Exercise:
Set down every record exactly as it appears.

(Page-level text extractions)
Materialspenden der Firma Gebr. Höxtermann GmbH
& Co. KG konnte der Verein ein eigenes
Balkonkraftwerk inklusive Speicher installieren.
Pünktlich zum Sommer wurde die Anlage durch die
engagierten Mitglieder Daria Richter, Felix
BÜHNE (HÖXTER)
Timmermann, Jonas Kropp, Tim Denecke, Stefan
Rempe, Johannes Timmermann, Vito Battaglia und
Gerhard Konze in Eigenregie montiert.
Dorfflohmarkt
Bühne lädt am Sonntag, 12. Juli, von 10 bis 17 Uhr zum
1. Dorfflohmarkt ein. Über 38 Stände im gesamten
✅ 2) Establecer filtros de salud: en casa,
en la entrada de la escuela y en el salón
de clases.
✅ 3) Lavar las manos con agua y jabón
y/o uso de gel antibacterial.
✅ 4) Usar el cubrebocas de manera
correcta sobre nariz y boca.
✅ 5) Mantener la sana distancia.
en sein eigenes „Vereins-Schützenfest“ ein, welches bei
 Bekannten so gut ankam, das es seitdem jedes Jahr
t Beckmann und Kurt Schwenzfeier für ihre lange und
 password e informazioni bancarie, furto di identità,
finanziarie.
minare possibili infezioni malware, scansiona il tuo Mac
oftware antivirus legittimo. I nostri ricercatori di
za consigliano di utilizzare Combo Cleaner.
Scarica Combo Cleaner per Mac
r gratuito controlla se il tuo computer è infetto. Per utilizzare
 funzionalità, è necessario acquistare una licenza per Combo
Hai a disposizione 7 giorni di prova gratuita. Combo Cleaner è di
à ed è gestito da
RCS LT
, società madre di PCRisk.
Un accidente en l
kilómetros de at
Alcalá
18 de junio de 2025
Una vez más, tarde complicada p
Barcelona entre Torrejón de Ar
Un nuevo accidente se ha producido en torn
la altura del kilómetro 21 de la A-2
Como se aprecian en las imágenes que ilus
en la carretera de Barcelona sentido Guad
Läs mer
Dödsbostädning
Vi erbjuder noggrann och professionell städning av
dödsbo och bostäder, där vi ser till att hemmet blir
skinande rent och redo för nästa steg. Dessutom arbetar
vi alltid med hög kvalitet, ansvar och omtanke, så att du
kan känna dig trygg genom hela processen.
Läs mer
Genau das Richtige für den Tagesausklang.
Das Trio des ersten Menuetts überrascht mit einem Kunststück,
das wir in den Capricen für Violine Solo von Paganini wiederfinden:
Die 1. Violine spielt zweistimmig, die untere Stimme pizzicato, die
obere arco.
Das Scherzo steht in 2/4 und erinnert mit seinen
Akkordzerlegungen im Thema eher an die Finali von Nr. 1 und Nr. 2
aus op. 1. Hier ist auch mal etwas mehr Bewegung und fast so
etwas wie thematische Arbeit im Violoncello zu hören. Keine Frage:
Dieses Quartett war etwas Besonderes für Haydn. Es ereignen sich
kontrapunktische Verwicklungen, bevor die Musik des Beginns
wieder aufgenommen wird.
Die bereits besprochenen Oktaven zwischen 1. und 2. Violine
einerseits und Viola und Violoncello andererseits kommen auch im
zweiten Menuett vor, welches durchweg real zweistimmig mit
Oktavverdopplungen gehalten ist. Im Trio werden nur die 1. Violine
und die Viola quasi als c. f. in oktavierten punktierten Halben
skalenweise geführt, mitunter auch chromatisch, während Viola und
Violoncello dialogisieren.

Written reply:
Materialspenden der Firma Gebr. Höxtermann GmbH
& Co. KG konnte der Verein ein eigenes
Balkonkraftwerk inklusive Speicher installieren.
Pünktlich zum Sommer wurde die Anlage durch die
engagierten Mitglieder Daria Richter, Felix
BÜHNE (HÖXTER)
Timmermann, Jonas Kropp, Tim Denecke, Stefan
Rempe, Johannes Timmermann, Vito Battaglia und
Gerhard Konze in Eigenregie montiert.
Dorfflohmarkt
Bühne lädt am Sonntag, 12. Juli, von 10 bis 17 Uhr zum
1. Dorfflohmarkt ein. Über 38 Stände im gesamten
✅ 2) Establecer filtros de salud: en casa,
en la entrada de la escuela y en el salón
de clases.
✅ 3) Lavar las manos con agua y jabón
y/o uso de gel antibacterial.
✅ 4) Usar el cubrebocas de manera
correcta sobre nariz y boca.
✅ 5) Mantener la sana distancia.
en sein eigenes „Vereins-Schützenfest“ ein, welches bei
 Bekannten so gut ankam, das es seitdem jedes Jahr
t Beckmann und Kurt Schwenzfeier für ihre lange und
 password e informazioni bancarie, furto di identità,
finanziarie.
minare possibili infezioni malware, scansiona il tuo Mac
oftware antivirus legittimo. I nostri ricercatori di
za consigliano di utilizzare Combo Cleaner.
Scarica Combo Cleaner per Mac
r gratuito controlla se il tuo computer è infetto. Per utilizzare
 funzionalità, è necessario acquistare una licenza per Combo
Hai a disposizione 7 giorni di prova gratuita. Combo Cleaner è di
à ed è gestito da
RCS LT
, società madre di PCRisk.
Un accidente en l
kilómetros de at
Alcalá
18 de junio de 2025
Una vez más, tarde complicada p
Barcelona entre Torrejón de Ar
Un nuevo accidente se ha producido en torn
la altura del kilómetro 21 de la A-2
Como se aprecian en las imágenes que ilus
en la carretera de Barcelona sentido Guad
Läs mer
Dödsbostädning
Vi erbjuder noggrann och professionell städning av
dödsbo och bostäder, där vi ser till att hemmet blir
skinande rent och redo för nästa steg. Dessutom arbetar
vi alltid med hög kvalitet, ansvar och omtanke, så att du
kan känna dig trygg genom hela processen.
Läs mer
Genau das Richtige für den Tagesausklang.
Das Trio des ersten Menuetts überrascht mit einem Kunststück,
das wir in den Capricen für Violine Solo von Paganini wiederfinden:
Die 1. Violine spielt zweistimmig, die untere Stimme pizzicato, die
obere arco.
Das Scherzo steht in 2/4 und erinnert mit seinen
Akkordzerlegungen im Thema eher an die Finali von Nr. 1 und Nr. 2
aus op. 1. Hier ist auch mal etwas mehr Bewegung und fast so
etwas wie thematische Arbeit im Violoncello zu hören. Keine Frage:
Dieses Quartett war etwas Besonderes für Haydn. Es ereignen sich
kontrapunktische Verwicklungen, bevor die Musik des Beginns
wieder aufgenommen wird.
Die bereits besprochenen Oktaven zwischen 1. und 2. Violine
einerseits und Viola und Violoncello andererseits kommen auch im
zweiten Menuett vor, welches durchweg real zweistimmig mit
Oktavverdopplungen gehalten ist. Im Trio werden nur die 1. Violine
und die Viola quasi als c. f. in oktavierten punktierten Halben
skalenweise geführt, mitunter auch chromatisch, während Viola und
Violoncello dialogisieren.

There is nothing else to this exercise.